■ **Exercise data**:
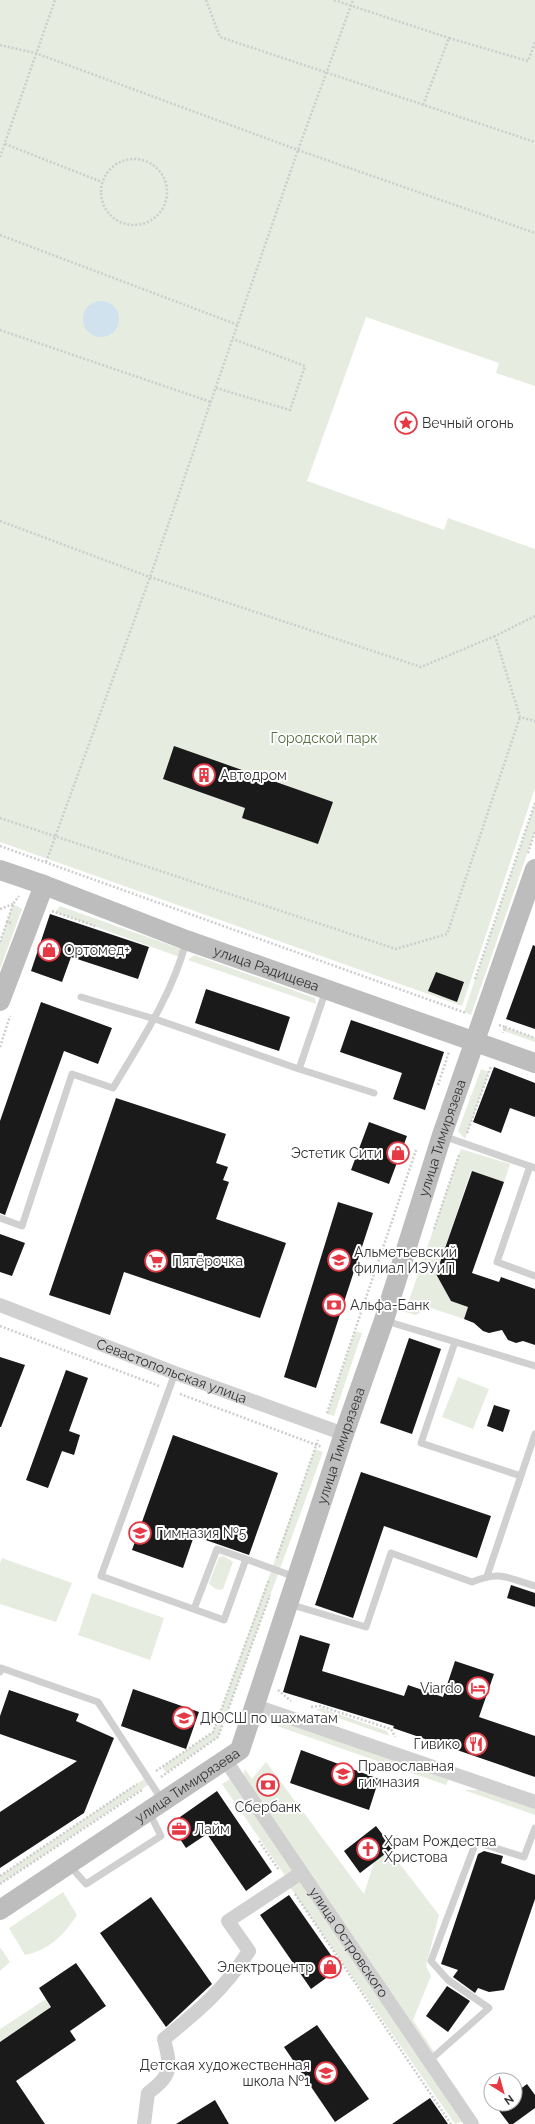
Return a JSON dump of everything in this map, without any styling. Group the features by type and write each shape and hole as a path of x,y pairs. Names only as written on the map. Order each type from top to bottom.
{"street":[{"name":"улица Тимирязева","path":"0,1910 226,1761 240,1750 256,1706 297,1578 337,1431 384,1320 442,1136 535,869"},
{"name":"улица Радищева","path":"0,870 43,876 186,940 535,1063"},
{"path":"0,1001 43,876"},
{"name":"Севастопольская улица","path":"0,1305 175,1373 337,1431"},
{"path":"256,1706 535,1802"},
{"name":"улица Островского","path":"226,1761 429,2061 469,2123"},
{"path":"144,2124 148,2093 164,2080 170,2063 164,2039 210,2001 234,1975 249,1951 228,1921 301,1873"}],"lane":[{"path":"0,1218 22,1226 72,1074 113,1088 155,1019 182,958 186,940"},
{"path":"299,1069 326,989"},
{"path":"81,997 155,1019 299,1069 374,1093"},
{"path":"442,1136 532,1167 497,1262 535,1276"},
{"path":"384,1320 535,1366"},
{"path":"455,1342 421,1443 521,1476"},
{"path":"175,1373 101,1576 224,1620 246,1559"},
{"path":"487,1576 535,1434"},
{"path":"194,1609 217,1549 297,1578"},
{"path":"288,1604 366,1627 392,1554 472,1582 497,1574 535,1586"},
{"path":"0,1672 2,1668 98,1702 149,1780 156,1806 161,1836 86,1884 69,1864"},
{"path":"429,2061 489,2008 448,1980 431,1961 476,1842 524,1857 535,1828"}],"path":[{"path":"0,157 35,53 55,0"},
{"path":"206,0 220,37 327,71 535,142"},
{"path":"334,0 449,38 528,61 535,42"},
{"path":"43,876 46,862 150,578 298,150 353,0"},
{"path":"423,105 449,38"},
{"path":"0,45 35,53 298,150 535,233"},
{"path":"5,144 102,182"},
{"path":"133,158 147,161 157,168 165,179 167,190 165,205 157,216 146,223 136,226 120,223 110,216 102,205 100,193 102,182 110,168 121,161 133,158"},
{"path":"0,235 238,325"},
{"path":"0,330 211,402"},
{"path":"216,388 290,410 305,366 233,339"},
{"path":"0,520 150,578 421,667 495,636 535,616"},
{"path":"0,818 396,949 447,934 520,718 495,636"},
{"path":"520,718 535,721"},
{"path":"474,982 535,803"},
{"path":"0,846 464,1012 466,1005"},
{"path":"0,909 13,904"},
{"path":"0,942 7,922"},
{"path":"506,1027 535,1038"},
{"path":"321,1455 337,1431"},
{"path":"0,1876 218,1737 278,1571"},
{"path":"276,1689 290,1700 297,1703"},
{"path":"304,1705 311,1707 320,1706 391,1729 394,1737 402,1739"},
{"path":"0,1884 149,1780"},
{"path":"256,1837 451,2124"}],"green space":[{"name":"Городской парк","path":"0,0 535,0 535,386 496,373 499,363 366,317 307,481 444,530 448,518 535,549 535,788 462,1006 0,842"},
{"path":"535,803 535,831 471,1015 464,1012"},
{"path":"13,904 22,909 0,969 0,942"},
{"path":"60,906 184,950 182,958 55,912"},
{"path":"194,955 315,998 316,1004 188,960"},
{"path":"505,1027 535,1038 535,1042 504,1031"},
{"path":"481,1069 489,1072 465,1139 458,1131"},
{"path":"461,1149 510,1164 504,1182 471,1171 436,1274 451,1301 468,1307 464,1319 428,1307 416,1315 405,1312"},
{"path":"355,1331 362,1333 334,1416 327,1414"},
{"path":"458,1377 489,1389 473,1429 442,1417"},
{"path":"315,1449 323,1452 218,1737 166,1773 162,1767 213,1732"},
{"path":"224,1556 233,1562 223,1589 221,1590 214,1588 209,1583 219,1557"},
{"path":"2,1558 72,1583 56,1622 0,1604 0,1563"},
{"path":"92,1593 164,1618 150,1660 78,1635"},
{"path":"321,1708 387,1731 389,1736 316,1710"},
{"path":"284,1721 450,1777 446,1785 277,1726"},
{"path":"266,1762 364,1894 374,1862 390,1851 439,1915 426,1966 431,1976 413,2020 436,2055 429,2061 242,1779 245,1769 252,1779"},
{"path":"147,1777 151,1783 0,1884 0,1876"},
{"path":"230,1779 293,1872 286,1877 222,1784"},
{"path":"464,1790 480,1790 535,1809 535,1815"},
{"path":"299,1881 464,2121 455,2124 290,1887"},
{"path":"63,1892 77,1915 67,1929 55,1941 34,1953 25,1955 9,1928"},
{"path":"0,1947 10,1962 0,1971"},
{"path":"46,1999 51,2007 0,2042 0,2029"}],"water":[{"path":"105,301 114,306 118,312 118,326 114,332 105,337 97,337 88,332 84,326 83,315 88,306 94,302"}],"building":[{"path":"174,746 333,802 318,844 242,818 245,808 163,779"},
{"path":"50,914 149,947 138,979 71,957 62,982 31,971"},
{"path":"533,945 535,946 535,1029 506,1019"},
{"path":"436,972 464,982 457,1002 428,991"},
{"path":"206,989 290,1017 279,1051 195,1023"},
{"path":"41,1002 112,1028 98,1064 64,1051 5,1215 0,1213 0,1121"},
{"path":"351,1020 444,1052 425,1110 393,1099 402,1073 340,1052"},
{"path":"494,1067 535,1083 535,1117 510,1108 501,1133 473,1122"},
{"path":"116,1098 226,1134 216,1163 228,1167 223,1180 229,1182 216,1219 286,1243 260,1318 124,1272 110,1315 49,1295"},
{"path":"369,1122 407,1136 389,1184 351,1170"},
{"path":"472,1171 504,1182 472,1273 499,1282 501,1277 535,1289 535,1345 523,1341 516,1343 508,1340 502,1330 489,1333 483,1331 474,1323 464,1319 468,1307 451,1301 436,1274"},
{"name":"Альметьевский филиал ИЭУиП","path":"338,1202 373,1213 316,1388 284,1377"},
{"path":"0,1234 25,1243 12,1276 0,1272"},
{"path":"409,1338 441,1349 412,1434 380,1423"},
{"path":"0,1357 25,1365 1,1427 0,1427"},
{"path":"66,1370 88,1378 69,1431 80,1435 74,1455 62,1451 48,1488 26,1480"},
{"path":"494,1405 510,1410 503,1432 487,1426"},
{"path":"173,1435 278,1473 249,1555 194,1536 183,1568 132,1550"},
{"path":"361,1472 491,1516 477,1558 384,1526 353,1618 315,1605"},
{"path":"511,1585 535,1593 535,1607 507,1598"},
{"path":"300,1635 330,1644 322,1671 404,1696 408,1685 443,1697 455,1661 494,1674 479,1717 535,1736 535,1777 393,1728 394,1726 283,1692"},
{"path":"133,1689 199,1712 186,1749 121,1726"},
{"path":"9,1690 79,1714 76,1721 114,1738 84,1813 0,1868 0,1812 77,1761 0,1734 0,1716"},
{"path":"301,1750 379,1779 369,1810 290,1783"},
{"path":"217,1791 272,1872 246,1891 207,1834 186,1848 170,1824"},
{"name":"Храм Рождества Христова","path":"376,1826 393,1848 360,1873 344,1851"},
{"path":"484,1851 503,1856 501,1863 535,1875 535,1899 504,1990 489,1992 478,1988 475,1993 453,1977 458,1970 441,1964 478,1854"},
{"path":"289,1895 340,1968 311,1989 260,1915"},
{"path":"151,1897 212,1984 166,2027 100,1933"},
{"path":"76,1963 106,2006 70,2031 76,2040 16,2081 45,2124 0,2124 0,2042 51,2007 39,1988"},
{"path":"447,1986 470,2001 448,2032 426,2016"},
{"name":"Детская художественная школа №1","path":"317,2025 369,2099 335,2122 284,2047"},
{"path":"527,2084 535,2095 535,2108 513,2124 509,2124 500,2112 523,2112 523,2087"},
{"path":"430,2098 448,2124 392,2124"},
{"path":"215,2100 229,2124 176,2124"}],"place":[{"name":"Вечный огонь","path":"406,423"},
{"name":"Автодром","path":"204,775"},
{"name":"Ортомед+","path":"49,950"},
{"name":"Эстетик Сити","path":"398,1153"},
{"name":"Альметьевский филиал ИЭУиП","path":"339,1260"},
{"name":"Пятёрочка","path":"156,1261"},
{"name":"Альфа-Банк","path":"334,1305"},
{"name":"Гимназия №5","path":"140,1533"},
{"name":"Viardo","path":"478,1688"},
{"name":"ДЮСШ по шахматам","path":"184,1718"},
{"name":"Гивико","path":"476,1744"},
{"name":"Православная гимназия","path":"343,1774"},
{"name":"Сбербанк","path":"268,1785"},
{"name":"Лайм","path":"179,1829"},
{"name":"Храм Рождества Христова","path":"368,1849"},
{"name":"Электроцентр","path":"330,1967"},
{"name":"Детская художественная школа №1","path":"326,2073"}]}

==

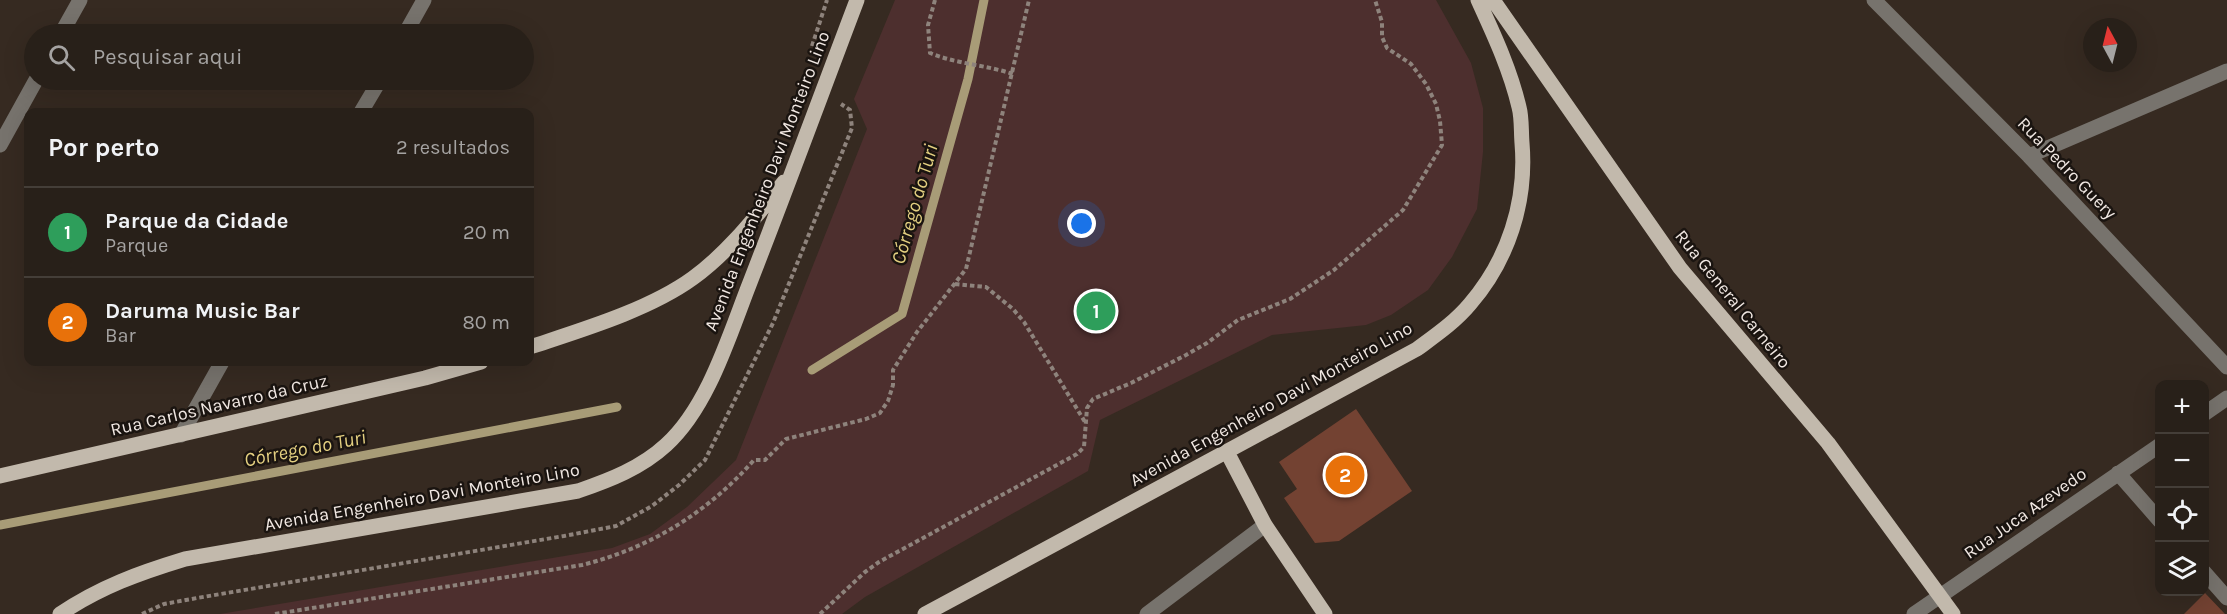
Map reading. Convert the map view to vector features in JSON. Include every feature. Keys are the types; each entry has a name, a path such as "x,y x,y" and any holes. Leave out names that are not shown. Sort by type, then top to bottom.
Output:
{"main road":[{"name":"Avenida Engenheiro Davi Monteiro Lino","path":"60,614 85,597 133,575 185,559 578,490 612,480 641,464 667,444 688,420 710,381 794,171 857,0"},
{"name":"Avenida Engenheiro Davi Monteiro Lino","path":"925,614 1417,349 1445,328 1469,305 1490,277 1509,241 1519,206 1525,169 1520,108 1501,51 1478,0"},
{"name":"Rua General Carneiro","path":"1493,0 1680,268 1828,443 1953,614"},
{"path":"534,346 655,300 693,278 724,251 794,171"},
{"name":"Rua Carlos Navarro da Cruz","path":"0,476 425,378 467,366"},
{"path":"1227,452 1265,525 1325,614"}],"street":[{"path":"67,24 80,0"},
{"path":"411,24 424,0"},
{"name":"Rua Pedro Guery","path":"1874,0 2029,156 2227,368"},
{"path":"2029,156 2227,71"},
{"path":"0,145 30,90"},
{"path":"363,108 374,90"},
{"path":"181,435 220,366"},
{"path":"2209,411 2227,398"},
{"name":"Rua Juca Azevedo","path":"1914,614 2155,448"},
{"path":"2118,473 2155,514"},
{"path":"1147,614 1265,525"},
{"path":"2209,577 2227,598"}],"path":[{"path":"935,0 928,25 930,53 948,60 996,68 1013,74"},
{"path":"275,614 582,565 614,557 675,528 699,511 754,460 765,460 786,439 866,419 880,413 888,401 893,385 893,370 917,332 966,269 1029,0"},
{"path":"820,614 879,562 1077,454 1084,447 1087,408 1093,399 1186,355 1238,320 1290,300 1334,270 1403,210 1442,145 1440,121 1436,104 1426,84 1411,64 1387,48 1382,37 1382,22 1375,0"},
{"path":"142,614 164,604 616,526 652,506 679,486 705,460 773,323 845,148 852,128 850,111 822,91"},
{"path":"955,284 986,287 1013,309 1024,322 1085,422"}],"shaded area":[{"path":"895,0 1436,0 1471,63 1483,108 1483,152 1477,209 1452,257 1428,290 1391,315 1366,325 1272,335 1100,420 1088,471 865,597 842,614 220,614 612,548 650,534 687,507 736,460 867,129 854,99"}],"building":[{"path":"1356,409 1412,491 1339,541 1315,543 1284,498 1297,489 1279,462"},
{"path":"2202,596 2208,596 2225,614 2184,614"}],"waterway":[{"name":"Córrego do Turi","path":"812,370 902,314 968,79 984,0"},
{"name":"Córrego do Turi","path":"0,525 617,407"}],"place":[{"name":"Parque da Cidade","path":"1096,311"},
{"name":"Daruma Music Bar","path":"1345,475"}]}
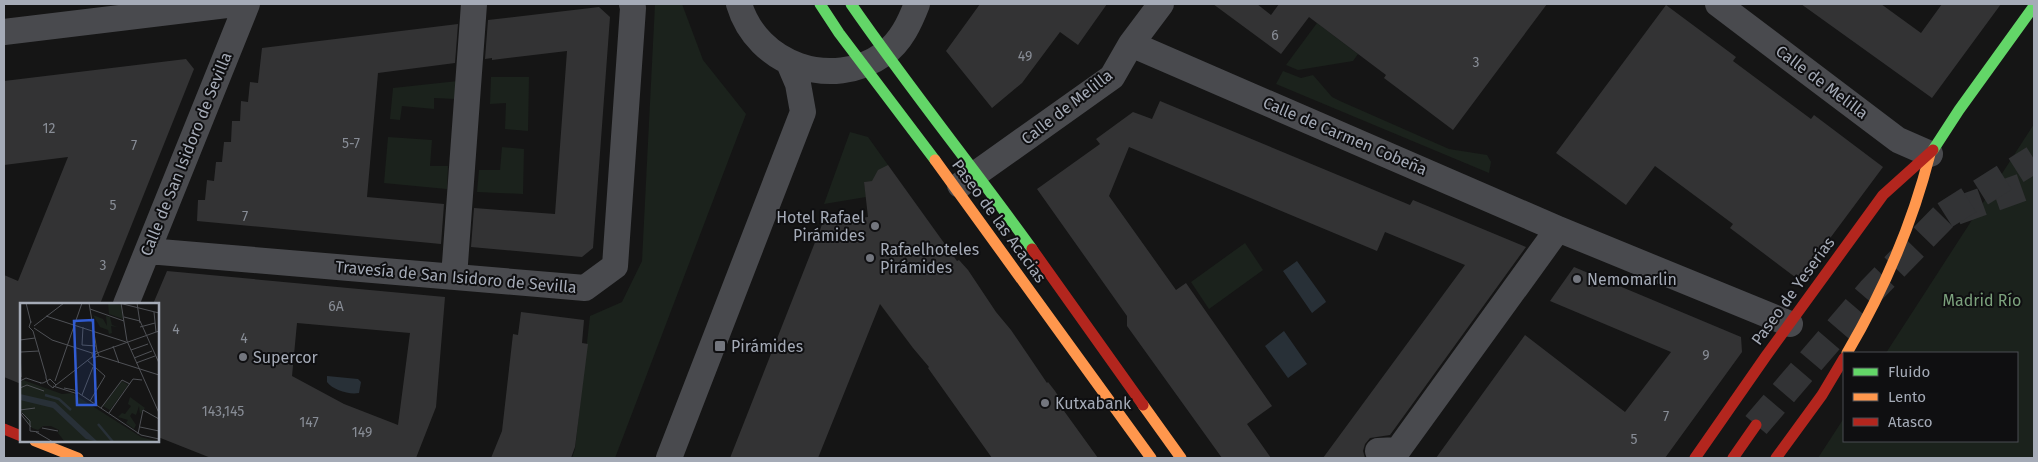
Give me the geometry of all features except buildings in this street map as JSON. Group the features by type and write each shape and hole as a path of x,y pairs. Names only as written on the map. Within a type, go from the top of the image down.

--

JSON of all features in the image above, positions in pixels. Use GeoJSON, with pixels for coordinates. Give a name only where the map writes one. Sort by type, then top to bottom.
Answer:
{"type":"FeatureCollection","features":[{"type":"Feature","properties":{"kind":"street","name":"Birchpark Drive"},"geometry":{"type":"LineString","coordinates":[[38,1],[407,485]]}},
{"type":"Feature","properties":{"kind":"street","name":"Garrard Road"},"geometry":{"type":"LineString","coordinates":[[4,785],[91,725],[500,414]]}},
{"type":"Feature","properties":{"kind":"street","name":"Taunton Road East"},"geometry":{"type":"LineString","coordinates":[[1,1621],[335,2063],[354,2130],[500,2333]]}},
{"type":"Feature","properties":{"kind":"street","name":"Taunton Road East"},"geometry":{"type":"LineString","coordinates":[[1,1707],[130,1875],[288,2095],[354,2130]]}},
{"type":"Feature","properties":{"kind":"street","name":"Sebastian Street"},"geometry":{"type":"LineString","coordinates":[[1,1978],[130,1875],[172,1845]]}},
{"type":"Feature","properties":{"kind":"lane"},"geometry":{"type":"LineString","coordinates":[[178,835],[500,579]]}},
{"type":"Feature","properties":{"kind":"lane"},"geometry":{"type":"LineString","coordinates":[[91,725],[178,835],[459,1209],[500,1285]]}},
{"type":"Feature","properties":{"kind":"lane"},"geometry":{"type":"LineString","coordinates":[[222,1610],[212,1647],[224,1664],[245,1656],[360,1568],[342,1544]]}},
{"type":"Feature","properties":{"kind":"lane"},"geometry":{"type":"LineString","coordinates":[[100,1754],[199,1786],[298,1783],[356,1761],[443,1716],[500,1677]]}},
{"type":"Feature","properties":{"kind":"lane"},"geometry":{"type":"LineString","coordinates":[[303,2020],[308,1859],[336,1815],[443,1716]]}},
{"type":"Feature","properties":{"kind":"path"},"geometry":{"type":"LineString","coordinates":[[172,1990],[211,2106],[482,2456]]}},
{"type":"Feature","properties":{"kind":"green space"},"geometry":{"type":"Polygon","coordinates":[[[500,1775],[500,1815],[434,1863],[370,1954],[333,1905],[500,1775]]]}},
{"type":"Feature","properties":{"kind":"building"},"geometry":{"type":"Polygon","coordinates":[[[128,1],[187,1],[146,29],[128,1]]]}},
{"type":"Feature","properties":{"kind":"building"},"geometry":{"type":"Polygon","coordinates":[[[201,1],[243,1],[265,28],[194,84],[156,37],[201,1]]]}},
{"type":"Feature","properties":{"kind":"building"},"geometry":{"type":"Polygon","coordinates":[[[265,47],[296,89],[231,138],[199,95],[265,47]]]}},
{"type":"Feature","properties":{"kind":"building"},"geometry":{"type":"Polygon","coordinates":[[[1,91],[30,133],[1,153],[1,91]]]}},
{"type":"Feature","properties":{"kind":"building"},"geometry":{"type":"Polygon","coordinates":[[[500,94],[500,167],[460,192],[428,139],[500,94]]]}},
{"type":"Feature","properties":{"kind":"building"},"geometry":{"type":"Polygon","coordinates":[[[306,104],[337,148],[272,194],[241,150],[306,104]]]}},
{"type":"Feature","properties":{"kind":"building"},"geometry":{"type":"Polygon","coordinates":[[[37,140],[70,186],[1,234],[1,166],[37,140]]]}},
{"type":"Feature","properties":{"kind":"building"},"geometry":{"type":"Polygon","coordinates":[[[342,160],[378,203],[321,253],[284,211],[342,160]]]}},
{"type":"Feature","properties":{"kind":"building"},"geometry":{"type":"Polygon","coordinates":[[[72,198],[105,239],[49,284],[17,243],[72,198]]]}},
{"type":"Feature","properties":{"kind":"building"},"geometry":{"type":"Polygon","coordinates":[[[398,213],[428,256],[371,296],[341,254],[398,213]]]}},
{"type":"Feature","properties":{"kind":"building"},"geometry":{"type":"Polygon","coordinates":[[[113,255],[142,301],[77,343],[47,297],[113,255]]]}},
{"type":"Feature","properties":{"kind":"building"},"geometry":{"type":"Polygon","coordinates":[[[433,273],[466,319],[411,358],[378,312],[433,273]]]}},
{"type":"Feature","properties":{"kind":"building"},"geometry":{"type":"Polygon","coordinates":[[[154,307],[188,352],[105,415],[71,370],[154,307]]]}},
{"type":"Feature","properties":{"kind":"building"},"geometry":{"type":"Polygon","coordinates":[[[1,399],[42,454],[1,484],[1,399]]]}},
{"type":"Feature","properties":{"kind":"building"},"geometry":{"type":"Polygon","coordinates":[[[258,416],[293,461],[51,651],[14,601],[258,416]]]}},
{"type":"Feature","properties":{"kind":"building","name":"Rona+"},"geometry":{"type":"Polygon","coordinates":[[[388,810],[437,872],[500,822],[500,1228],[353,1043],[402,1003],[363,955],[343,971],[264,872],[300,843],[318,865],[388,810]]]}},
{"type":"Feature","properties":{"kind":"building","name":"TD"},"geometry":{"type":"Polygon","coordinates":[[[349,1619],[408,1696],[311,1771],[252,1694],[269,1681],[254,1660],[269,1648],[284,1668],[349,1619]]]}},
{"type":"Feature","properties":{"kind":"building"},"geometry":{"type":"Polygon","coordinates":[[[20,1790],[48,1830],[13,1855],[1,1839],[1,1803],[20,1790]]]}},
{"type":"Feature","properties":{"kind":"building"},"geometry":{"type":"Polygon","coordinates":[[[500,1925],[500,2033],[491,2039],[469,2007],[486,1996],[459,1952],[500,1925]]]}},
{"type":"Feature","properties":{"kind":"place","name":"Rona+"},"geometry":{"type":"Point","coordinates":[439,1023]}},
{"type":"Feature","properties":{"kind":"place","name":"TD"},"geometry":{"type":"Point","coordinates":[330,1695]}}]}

■ **What to work on**: Filter the lines above, keeping and copying those that contain "then".

■ **Response to this exercise**:
Map reading. Convert the map view to vector features in JSON. Include every feature. Keys are the types; each entry has a name, a path such as "x,y x,y" and any holes. Leave out names that are not shown. Sort by type, then top to bottom.
JSON of all features in the image above, positions in pixels. Use GeoJSON, with pixels for coordinates. Give a name only where the map writes one. Sort by type, then top to bottom.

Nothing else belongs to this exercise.